As for the 2nd part, blobs have made life so complicated for Snow. Luckily, we landed some powerful protections for blobs, but their so messy that I wouldn't be surprised if are not bulletproof. Furthermore, protecting blobs required some rare scenarios in Snow where the protecting patch we apply not only applies Snow protection, but also alters/blocks natural browser behaviour (not proud of it, but must be done for some edge cases).

It's complicated with blobs because being a local resource, loading an HTML blob inside an iframe will execute the HTML before calling the iframe's event listener, which leaves Snow 2nd to run.

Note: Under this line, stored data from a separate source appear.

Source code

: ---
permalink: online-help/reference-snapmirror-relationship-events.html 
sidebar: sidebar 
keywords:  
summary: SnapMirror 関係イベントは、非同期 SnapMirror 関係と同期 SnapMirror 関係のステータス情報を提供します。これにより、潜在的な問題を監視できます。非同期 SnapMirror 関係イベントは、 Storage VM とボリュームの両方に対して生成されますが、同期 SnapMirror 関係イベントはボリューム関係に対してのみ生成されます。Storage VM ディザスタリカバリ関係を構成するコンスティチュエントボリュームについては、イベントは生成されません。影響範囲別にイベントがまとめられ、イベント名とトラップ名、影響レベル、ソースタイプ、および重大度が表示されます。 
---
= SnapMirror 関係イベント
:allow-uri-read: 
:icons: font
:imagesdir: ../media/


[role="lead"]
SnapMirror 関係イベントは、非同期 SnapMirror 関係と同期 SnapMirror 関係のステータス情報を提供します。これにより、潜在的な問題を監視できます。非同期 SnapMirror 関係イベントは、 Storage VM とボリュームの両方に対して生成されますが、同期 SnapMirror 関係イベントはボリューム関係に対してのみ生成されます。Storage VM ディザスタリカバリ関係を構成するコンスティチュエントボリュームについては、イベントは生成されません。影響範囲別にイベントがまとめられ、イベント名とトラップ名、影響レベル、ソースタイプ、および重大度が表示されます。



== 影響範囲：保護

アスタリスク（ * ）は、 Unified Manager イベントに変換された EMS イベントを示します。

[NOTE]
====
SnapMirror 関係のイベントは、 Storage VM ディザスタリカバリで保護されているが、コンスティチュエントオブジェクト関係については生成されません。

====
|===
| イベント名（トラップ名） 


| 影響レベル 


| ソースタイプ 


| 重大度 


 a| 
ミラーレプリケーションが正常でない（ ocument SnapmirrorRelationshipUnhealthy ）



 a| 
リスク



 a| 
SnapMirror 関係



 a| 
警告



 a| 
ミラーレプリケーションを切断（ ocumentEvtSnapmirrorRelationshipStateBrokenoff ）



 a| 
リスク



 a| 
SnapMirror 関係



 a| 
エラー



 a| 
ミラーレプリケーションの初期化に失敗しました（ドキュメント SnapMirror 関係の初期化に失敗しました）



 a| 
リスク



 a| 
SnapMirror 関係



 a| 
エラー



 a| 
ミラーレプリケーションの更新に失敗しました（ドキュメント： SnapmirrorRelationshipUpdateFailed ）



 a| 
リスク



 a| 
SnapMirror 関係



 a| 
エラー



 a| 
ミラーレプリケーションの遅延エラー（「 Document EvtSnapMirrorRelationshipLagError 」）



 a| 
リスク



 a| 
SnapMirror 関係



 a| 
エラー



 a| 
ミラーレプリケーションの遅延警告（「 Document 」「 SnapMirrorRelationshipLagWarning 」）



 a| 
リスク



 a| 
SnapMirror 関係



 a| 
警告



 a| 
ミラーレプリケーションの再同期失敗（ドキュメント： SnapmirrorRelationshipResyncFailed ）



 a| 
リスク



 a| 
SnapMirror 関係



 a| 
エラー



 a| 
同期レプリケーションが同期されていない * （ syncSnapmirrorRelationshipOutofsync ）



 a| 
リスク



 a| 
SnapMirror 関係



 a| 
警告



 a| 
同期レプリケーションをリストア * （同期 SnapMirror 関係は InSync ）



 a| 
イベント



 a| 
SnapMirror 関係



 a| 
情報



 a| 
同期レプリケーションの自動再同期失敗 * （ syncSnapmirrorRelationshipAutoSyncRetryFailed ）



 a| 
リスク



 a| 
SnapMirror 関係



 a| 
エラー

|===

This is frustrating because you can't reproduce this behaviour with iframes otherwise (except for about:blank, but about:blank doesn't load any arbitrary HTML to begin with).

There are so many PRs and issues about blobs in Snow that I can't really share all of them without making your head spin.

43 by @arxenix might be a good place to start

benjamingr commented 1 year ago

It's complicated with blobs because being a local resource, loading an HTML blob inside an iframe will execute the HTML before calling the iframe's event listener

Yeah, you would presumably want to patch the .src setter on iframes to intercept it before and if it's a data url (base64 encoded or otherwise) add snow to that realm.

Though as you mention you said it's out of scope.

weizman commented 1 year ago

Patching .src was declined after considering it seriously. The conclusion is that defending attributes modification in really hard, and most likely doesn't worth the effort and should be approached differently if possible.

We will try to inject ourselves into data:b64 frames because of the vector presented by @magicmac, we'll see where that takes us.

weizman commented 1 year ago

124 indeed helps, but #73 only closes when we address #122 too

weizman commented 1 year ago

128 fixes some problems from #124, bringing us closer to a solution for this problem.

Next step would be to address #122, so that it's clear for the users what they need to do to protect themselves fully against #73

weizman commented 1 year ago

This issue has (hopefully) come to an end thanks to #122 🎉

This is a very tricky exploit that Snow might not have much it can do about. Therefore it was decided that it would be best if Snow integration will include calling Snow in every HTML file served by the same origin.

Intuitively you might think "if so, no need for Snow then" - Well, you'd be surprised, there are many other types of same origin attacks regardless of this.